I was listening to an episode of the well there’s your problem podcast about pencil towers (youtube), and it had a section on how elevators are a problem because they require a lot of space. So here’s a mathematical version of that.

Problem statement Link to heading

  • Given are \(n\) people that need to go to floors \(1, 2, \dots, n\).
  • Elevators have constant acceleration, and must be standing still to enter/exit.1
  • Possible elevator configurations:
    1. single elevator over entire height
    2. partition the height in disjoint intervals, and then one elevator per interval
    3. double-deck: a single elevator that is \(h\) floors high
  • Not allowed: two free-moving elevators above each other that make sure to never bump into each other.
  • Elevators have infinite capacity.
  • There are \(k\) elevator shafts.
  • Question: How much total travel time do you need to get everyone home, if everybody arrives at the same time.
  • Harder(?): What if the people arrive in a random permutation (1 per time step), and their clock starts ticking as soon as they arrive?

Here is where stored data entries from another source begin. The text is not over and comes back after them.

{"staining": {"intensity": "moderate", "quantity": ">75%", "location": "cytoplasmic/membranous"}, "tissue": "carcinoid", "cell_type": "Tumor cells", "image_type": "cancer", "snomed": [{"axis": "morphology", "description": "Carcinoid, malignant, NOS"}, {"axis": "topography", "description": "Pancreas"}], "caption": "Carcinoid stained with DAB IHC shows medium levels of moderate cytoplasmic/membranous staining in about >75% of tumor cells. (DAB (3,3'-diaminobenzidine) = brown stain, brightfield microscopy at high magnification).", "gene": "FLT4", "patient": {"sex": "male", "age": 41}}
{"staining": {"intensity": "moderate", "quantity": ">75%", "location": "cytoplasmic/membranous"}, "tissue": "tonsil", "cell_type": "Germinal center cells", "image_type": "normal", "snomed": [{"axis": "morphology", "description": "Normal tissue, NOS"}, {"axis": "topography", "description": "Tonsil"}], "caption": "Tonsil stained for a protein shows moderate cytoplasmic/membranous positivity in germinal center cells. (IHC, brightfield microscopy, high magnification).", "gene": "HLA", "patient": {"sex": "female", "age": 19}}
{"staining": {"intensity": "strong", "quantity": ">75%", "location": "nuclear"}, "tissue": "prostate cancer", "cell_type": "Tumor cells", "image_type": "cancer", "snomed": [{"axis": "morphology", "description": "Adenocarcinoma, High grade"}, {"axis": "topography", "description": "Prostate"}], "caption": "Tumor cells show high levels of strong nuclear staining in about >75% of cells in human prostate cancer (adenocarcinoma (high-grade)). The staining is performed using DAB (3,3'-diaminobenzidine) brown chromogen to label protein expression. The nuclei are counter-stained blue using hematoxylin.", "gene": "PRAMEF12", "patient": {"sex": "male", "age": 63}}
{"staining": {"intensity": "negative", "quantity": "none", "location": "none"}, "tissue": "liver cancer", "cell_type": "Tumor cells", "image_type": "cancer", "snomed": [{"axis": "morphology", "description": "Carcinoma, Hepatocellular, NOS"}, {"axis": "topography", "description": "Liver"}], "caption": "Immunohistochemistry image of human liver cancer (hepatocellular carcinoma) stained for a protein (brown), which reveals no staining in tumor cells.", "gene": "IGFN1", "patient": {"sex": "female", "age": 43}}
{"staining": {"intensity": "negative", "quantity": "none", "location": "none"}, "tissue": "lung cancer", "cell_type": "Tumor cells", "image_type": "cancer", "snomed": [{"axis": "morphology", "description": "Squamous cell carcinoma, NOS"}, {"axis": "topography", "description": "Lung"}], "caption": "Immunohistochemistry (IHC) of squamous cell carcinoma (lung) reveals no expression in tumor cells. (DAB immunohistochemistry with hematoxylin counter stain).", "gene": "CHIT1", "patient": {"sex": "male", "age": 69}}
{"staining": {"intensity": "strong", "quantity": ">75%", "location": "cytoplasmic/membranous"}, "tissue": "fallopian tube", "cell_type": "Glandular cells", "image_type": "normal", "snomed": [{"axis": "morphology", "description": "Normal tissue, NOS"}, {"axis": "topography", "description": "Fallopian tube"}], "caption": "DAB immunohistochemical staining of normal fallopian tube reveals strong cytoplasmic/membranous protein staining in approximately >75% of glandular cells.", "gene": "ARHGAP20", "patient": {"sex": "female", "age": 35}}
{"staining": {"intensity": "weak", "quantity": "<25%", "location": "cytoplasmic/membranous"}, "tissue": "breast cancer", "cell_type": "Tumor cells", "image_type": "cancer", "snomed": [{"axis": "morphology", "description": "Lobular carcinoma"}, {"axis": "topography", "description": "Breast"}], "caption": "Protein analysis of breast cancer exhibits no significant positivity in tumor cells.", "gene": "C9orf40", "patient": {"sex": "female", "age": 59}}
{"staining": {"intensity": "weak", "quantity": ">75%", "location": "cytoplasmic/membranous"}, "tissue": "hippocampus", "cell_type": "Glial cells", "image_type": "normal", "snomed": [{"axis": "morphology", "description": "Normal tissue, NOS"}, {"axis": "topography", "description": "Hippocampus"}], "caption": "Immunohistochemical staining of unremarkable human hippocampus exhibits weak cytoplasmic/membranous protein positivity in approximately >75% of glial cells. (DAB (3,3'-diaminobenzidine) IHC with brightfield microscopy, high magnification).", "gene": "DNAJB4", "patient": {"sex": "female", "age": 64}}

Observations Link to heading

  • Going \(n\) floors up takes at least \(O(\sqrt n)\) time.
  • Total travel time is at least \(\sum_{i=0}^n O(\sqrt i) = O(n \sqrt n)\)
  • \(1\) elevator carrying everyone going 1 step at a time: \(O(n^2)\) total time
  • $2$-elevator sqrt-decomposition: one elevator stops every \(\sqrt n\) floors, and then a (set of) second elevators for the final up to \(\sqrt n\) floors.
    • first elevator: \(n\) people times \(n/(\sqrt n)/2\) ‘big steps’ on average times \(\sqrt{\sqrt n}\) time per big step is \(O(n^{7/4})\)
    • second elevator: \(n\) people times \((\sqrt n)\) ‘small steps’ on average times \(1\) per small step is \(O(n^{3.2})\)
    • so overall the big steps dominate
  • $2$-elevator, one that stops every \(B\) floors and then \(B\) that stop every one floor:
    • the first one: \(n \cdot (n/B) \cdot \sqrt B = n^2/\sqrt B\)
    • the second one: \(n \cdot B = nB\).
    • solve for equality: \(B = n/\sqrt B\) => \(B = n^{2/3}\)
    • so \(n^{1+2/3}\) solution
  • \(\lg n\) elevator binary tree:
    • \(2^k \leq n \leq 2^{k+1}\)
    • Take first elevator to \(2^k\) if needed: time \(\sqrt{2^k} = O(\sqrt n)\)
    • There take second elevator that goes up \(2^{k-1}\) floors if needed.
    • Then \(2^{k-2}\) levels up
    • and so on until the last floor.
    • Total time per person averages \(\sqrt{2^k}/2 + \sqrt{2^{k-1}}/2 + \dots + \sqrt{2}/2 + \sqrt{1}/2 = O(\sqrt{2^k}) = O(\sqrt n)\), so up-to-a-constant optimal total travel time \(O(n \sqrt n)\).

Open questions:

  • What is the optimal elevator-shafts vs time tradeoff?
  • How low can we push the constants for any specific \(k\) and \(n\)?

Harder variant: random arrival order Link to heading

  • The dominant term in the easy version is the time spent in the first long-distance elevator.
  • Waiting for that elevator is at most it going up and down.
  • Thus, worst-case time with random arrivals is at most \(3\times\) the optimal one, which has the same complexity!

Closing thoughts Link to heading

This problem feels oddly familiar to the \(\sqrt n\) memory model where reading memory also takes \(\sqrt n\) time. There, we gather random pieces of data and we are bound by speed of light and planar information density. Here, instead, we are bound by acceleration and deceleration in 1D, and we scatter instead of gather the people, and somewhat surprisingly, the result of \(\sqrt n\) average latency per person comes out the same!